El sacerdote miró alternativamente a la mujer y a la niña y comprobó con una especie de piadoso estupor que no estaban a punto de llorar. La mujer continuó inalterable:
—Yo le decía que nunca robara nada que le hiciera falta a alguien para comer, y él me hacía caso. En cambio, antes, cuando boxeaba, pasaba hasta tres días en la cama postrado por los golpes.
—Se tuvo que sacar todos los dientes —intervino la niña.
—Así es —confirmó la mujer—. Cada bocado que me comía en ese tiempo me sabía a los porrazos que le daban a mi hijo los sábados a la noche.
—La voluntad de Dios es inescrutable —dijo el padre.
Pero lo dijo sin mucha convicción, en parte porque la experiencia lo había vuelto un poco escéptico, y en parte por el calor. Les recomendó que se protegieran la cabeza para evitar la insolación. Les indicó bostezando y ya casi completamente dormido, cómo debían hacer para encontrar la tumba de Carlos Centeno. Al regreso no tenían que tocar. Debían meter la llave por debajo de la puerta, y poner allí mismo, si tenían, una limosna para la iglesia. La mujer escuchó las explicaciones con atención, pero dio las gracias sin sonreír.
Desde antes de abrir la puerta de la calle el padre se dio cuenta de que había alguien mirando hacia adentro, las narices aplastadas contra la red metálica. Era un grupo de niños. Cuando la puerta se abrió por completo los niños se dispersaron. A esa hora, de ordinario, no había nadie en la calle. Ahora no sólo estaban los niños. Había grupos bajo los almendros. El padre examinó la calle distorsionada por la reverberación, y entonces comprendió. Suavemente volvió a cerrar la puerta.
—Esperen un minuto —dijo, sin mirar a la mujer.
Su hermana apareció en la puerta del fondo, con una chaqueta negra sobre la camisa de dormir y el cabello suelto en los hombros. Miró al padre en silencio.
—¿Qué fue? —preguntó él.
—La gente se ha dado cuenta.
—Es mejor que salgan por la puerta del patio —dijo el padre.

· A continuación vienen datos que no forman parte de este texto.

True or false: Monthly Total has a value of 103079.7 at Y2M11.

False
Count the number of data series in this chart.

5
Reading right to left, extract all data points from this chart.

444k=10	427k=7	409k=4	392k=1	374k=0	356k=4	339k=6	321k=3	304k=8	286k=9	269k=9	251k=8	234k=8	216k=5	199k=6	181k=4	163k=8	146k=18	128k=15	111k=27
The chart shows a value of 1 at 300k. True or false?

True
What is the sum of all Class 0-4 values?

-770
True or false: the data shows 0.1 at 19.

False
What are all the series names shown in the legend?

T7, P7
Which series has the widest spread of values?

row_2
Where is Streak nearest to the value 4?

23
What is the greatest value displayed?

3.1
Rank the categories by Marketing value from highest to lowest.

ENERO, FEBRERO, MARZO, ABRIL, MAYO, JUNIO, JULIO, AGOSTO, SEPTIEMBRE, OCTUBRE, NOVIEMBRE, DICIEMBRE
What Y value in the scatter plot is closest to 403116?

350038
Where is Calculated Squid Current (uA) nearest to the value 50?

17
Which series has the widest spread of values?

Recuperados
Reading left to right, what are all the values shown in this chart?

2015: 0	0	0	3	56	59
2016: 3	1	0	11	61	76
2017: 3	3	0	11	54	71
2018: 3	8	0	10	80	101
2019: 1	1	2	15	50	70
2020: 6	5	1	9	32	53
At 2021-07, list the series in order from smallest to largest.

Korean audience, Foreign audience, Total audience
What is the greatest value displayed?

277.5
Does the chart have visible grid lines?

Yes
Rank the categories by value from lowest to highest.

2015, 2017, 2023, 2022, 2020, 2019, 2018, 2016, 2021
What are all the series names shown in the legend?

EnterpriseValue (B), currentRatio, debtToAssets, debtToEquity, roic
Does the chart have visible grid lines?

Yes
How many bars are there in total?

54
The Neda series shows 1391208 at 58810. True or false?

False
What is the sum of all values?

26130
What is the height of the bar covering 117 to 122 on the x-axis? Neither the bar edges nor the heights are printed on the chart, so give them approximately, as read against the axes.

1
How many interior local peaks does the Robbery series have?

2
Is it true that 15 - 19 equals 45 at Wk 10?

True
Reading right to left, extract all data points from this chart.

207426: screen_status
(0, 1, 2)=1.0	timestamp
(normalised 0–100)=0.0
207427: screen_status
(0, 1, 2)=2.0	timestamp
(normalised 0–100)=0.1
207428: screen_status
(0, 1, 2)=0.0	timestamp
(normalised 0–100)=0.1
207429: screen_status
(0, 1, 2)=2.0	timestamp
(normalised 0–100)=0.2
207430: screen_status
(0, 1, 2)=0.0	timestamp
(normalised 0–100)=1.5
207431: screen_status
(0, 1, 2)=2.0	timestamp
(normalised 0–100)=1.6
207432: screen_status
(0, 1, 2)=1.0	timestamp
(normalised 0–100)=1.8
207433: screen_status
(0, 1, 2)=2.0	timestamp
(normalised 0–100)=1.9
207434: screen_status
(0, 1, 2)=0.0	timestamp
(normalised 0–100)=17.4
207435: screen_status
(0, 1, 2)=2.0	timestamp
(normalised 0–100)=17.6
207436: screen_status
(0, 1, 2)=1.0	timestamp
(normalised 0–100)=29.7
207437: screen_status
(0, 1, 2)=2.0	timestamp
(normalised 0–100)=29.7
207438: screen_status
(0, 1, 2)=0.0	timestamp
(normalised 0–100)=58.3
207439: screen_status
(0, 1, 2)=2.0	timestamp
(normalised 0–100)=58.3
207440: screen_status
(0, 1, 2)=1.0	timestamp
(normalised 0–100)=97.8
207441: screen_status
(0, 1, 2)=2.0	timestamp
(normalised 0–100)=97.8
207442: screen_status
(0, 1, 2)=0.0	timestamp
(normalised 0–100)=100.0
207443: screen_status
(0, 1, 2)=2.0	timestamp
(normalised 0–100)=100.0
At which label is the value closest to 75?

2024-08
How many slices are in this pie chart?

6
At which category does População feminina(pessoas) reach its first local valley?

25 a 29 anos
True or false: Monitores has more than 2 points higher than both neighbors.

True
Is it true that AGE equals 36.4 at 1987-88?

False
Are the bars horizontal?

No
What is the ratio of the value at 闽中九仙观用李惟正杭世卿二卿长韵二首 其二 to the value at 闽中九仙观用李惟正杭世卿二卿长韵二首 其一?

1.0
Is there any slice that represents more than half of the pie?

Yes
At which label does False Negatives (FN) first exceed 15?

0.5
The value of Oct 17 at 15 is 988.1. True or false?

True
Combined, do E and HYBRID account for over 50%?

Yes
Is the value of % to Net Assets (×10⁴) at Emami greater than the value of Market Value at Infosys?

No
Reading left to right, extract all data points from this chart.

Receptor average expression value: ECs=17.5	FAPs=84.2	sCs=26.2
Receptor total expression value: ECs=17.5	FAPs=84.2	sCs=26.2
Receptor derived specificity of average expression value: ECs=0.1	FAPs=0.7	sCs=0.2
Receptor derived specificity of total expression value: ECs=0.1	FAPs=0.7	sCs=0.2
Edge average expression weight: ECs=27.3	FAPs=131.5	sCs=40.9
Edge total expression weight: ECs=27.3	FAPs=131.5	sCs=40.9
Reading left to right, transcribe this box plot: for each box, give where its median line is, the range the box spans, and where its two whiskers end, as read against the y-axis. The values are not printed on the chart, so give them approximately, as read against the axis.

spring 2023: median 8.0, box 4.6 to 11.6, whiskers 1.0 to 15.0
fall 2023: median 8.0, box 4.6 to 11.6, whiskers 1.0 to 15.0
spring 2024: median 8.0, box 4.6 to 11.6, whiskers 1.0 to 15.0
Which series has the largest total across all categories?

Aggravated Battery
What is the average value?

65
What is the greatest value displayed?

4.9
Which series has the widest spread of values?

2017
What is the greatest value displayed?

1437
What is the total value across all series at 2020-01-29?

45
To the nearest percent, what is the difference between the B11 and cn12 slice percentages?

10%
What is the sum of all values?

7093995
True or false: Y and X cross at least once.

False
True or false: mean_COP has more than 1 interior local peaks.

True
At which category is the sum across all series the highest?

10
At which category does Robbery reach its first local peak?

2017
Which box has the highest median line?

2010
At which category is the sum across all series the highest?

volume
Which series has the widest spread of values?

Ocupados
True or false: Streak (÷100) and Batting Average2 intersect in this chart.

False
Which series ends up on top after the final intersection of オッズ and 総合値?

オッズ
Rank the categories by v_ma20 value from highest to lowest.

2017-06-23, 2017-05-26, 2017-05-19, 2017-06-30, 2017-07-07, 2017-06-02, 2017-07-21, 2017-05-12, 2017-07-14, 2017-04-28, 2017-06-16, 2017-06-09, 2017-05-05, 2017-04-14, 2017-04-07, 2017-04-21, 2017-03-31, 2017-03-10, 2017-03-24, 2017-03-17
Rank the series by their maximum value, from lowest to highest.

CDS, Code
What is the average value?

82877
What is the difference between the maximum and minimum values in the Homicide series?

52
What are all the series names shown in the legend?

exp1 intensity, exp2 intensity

—Es lo mismo —dijo su hermana—. Todo el mundo está en las ventanas.
La mujer parecía no haber comprendido hasta entonces. Trató de ver la calle a través de la red metálica. Luego le quitó el ramo de flores a la niña y empezó a moverse hacia la puerta. La niña la siguió.
—Esperen a que baje el sol —dijo el padre.
—Se van a derretir —dijo su hermana, inmóvil en el fondo de la sala—. Espérense y les presto una sombrilla.
—Gracias —replicó la mujer—. Así vamos bien.
Tomó a la niña de la mano y salió a la calle.